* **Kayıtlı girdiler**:
——

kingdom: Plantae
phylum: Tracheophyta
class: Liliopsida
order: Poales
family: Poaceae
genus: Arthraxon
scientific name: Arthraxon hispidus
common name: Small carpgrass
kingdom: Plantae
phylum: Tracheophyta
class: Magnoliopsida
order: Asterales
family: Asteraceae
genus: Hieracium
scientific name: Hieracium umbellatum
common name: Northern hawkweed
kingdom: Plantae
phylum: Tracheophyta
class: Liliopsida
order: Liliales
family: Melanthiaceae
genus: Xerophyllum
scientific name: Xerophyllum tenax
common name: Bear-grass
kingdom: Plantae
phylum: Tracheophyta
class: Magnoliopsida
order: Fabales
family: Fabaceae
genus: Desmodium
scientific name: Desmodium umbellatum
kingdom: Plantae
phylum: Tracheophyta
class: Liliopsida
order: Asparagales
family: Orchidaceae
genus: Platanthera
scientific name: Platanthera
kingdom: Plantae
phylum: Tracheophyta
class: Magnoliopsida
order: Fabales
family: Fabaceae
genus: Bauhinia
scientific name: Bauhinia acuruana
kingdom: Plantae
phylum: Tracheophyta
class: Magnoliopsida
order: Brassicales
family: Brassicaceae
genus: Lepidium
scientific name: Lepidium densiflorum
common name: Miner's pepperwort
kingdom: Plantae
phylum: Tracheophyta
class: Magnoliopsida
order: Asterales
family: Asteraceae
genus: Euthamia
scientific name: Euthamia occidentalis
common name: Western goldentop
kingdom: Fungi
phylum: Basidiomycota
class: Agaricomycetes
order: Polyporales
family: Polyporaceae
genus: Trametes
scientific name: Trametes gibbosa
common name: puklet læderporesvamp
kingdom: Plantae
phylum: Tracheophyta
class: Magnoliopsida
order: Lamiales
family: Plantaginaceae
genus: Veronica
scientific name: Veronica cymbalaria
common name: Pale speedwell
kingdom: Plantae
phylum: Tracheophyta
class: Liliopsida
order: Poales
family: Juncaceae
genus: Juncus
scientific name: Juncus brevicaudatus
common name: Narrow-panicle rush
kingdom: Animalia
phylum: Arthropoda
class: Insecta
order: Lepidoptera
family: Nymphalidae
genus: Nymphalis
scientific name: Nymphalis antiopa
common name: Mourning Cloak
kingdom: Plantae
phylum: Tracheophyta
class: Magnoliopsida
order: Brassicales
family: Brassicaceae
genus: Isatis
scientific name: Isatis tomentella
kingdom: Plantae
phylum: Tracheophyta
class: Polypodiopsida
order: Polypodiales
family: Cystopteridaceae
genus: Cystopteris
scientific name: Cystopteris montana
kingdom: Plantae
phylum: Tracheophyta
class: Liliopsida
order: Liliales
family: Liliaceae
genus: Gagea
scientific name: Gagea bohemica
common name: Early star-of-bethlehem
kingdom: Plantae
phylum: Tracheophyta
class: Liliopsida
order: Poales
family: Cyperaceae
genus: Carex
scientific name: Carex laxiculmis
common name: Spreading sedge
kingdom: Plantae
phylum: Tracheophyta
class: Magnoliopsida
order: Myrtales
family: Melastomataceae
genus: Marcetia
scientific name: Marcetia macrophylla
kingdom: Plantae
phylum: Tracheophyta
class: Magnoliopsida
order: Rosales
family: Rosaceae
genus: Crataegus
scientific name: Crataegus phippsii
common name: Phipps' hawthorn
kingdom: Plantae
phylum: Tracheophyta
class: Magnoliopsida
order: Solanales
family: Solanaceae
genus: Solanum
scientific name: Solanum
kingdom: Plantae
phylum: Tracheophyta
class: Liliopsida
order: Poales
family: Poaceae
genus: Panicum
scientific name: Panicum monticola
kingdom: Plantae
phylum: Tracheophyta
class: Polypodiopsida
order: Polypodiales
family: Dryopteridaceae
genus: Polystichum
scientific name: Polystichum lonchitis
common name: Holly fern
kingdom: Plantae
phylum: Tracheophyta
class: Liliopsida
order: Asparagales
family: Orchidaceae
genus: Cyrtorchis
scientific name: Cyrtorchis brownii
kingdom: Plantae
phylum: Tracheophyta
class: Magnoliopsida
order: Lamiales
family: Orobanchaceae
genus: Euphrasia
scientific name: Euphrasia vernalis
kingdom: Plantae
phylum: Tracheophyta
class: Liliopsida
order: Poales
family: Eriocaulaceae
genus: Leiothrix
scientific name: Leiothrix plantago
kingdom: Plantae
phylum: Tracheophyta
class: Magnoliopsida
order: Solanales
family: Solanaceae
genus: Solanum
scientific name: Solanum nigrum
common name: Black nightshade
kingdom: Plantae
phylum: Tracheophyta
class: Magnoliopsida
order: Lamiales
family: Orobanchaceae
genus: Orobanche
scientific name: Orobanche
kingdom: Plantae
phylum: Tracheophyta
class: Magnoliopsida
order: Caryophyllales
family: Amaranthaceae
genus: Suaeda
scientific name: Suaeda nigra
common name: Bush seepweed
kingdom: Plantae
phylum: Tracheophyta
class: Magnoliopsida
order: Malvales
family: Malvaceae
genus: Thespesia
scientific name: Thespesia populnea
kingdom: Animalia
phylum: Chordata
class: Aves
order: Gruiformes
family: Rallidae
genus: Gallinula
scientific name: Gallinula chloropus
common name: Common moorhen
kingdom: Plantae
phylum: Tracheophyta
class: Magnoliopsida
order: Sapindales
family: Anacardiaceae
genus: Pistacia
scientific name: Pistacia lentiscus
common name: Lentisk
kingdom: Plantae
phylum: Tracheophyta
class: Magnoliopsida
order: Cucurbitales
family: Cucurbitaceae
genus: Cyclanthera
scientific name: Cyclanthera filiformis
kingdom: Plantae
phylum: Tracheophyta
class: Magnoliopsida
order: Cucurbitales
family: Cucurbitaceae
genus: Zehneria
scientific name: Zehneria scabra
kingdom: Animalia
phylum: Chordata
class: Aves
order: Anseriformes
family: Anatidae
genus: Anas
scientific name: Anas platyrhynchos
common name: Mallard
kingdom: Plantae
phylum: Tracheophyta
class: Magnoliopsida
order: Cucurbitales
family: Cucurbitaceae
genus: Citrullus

——

* **Görev tanımı**: Malzemenin başından "common name: Narrow-panicle rush" ifadesinin geçtiği satıra kadarki kısmı, iki uç da dahil olmak üzere, harfi harfine yazın. Bu aralığın dışında kalan satırları eklemeyin.

* **Nihai sonuç**:
kingdom: Plantae
phylum: Tracheophyta
class: Liliopsida
order: Poales
family: Poaceae
genus: Arthraxon
scientific name: Arthraxon hispidus
common name: Small carpgrass
kingdom: Plantae
phylum: Tracheophyta
class: Magnoliopsida
order: Asterales
family: Asteraceae
genus: Hieracium
scientific name: Hieracium umbellatum
common name: Northern hawkweed
kingdom: Plantae
phylum: Tracheophyta
class: Liliopsida
order: Liliales
family: Melanthiaceae
genus: Xerophyllum
scientific name: Xerophyllum tenax
common name: Bear-grass
kingdom: Plantae
phylum: Tracheophyta
class: Magnoliopsida
order: Fabales
family: Fabaceae
genus: Desmodium
scientific name: Desmodium umbellatum
kingdom: Plantae
phylum: Tracheophyta
class: Liliopsida
order: Asparagales
family: Orchidaceae
genus: Platanthera
scientific name: Platanthera
kingdom: Plantae
phylum: Tracheophyta
class: Magnoliopsida
order: Fabales
family: Fabaceae
genus: Bauhinia
scientific name: Bauhinia acuruana
kingdom: Plantae
phylum: Tracheophyta
class: Magnoliopsida
order: Brassicales
family: Brassicaceae
genus: Lepidium
scientific name: Lepidium densiflorum
common name: Miner's pepperwort
kingdom: Plantae
phylum: Tracheophyta
class: Magnoliopsida
order: Asterales
family: Asteraceae
genus: Euthamia
scientific name: Euthamia occidentalis
common name: Western goldentop
kingdom: Fungi
phylum: Basidiomycota
class: Agaricomycetes
order: Polyporales
family: Polyporaceae
genus: Trametes
scientific name: Trametes gibbosa
common name: puklet læderporesvamp
kingdom: Plantae
phylum: Tracheophyta
class: Magnoliopsida
order: Lamiales
family: Plantaginaceae
genus: Veronica
scientific name: Veronica cymbalaria
common name: Pale speedwell
kingdom: Plantae
phylum: Tracheophyta
class: Liliopsida
order: Poales
family: Juncaceae
genus: Juncus
scientific name: Juncus brevicaudatus
common name: Narrow-panicle rush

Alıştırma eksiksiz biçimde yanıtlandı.